Your squat doesn't need to look like mine
A strong squat looks different on every body: the goal is controlled movement and stability, not matching someone else's form or depth.
Good news, and it is going to make your squats feel so much better: your squat is meant to look like you. Not like me, not like the woman in the video. Yours.
Last week a woman in one of my sessions kept stopping halfway down, resetting, trying again. She said, "It just doesn't feel like yours." And I loved that she said it out loud, because so many of us are quietly thinking it. So here is what I told her, and what I want to tell you: it is not meant to feel like mine. You are built differently to me, you move differently to me, and your strong squat is going to look like you. That is a good thing.
The idea that there's one perfect squat form is nonsense. There's a strong squat that works for your body, and that's what we're after.
What actually makes a squat work
The basics are simple. Feet roughly shoulder-width apart. Weight through your whole foot, not just your toes. Chest stays lifted. You sit back like you're aiming for a chair, knees track over your toes, and you stand back up.
That's it. The rest is just your body doing what it does.
Some women will squat wide because their hips are built that way. Some will barely get to parallel because their ankle mobility won't allow more. Some will keep their torso more upright, some will hinge forward a bit more. All of that can be right.
The question isn't "does this look like the squat in the video?" The question is: can you control the movement, do you feel stable, and can you stand back up without your knees caving in or your back rounding?
If yes, you're doing it right.
The practical test
I don't care if your squat looks textbook. I care if it makes you stronger for real life.
Can you pick something up off the floor without bracing for pain? Can you get up off the sofa without using your hands? Can you carry shopping bags up the stairs without your legs shaking?
That's what we're training for. Not Instagram angles. Not matching someone else's depth. Real, usable strength.
And here's the thing about strength training as you move through your 40s and into perimenopause: it's the single most practical thing you can do for your body. Bone density. Muscle mass. Metabolism. Balance. All of it improves when you load your body and ask it to get stronger.
You don't need a gym. You don't need equipment. You just need to show up and move with intention.
How to make your squat feel better
Start with what you can control. Feet flat. Core engaged. Sit back like there's a chair behind you, even if it's only a small sit. Stand back up. Do that ten times and notice what feels stable and what doesn't.
If your knees cave in, think about pressing them out slightly as you squat. If you feel like you're going to tip forward, try widening your stance a bit or turning your toes out a few degrees.
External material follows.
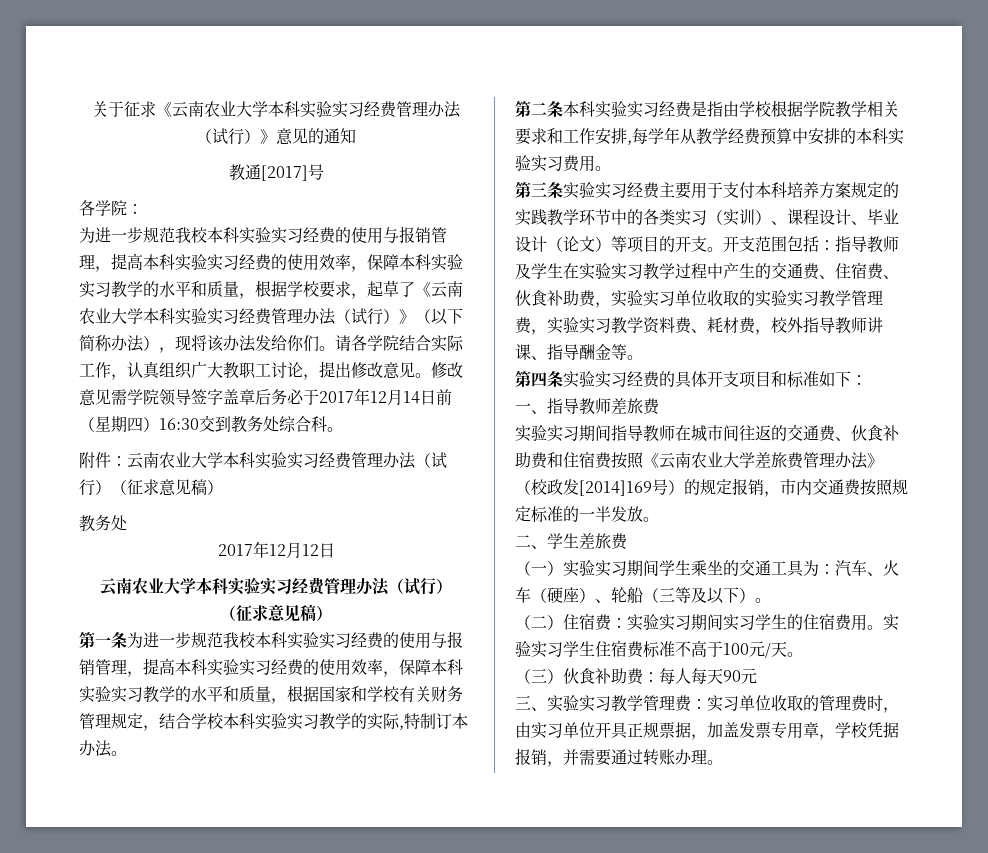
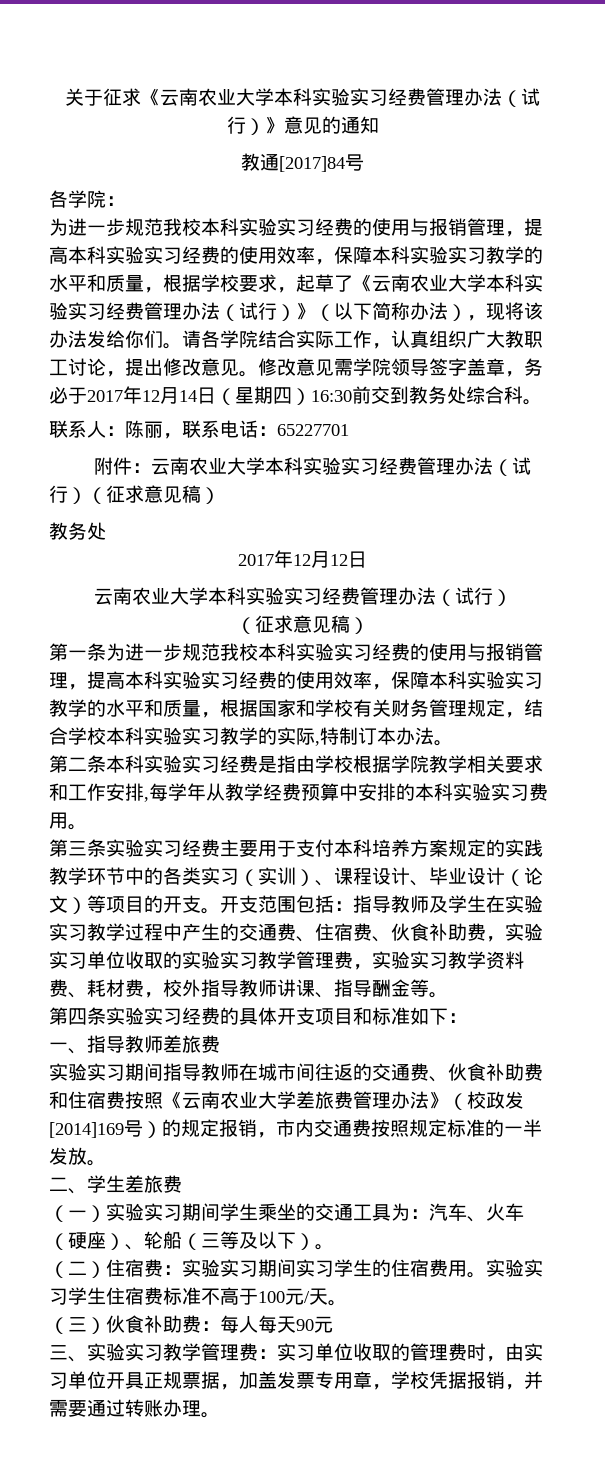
[260,165,308,181] [2017] -> [279,156,345,172] [2017]84
[255,389,271,405] 后 -> [505,371,524,377] ，
[436,389,452,405] 前 -> (216, 395) none
(199, 424) none -> [352,386,371,404] 前
(343, 429) none -> [49,420,349,439] // 联系人：陈丽，联系电话：65227701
If you can't get very deep, that's fine. Strength builds at any depth. A controlled half squat where you feel your glutes and quads working is worth more than a wobbly deep squat where you're just folding in half and hoping for the best.
Add reps before you add depth. Add consistency before you add weight. Build confidence in the movement your body can actually do, then let it evolve from there.
What I'd rather you focus on
Forget perfect. Focus on strong.
Can you do ten squats in a row without stopping? Can you do them tomorrow, and the day after? Can you feel your legs working, not your lower back compensating?
That's progress. That's what builds the kind of strength that makes your life easier. That's the version of fitness that doesn't require you to look like anyone else or move like anyone else.
Your body is different. Your squat will be different. And that's exactly how it should be.
If you want to feel strong and move well in your own body, come and train with me. The live sessions are small and real-time, and honestly it just feels good doing it together. Come and try one and see how it feels. Candice 💜
Candice 💜
Questions women actually ask me
- How deep should my squat be?
- As deep as you can go while keeping your chest lifted, your weight through your whole foot, and your knees stable. For some women that's thighs parallel to the floor, for others it's less, and that's fine. Depth matters less than control.
- Should my knees go past my toes when I squat?
- They can, and for many women they will. The key is that your knees track in the same direction as your toes and don't collapse inward. That's what keeps them safe.
- Can I build strength without weights?
- Yes. Bodyweight squats, lunges, and other functional movements build real strength, especially when you're consistent. You can add resistance later if you want, but you don't need it to start.
- Is it normal for squats to feel awkward at first?
- Completely normal. Your body is learning a movement pattern, and that takes reps. Stay with the basics, focus on what feels stable, and it will start to feel more natural as you build strength and confidence.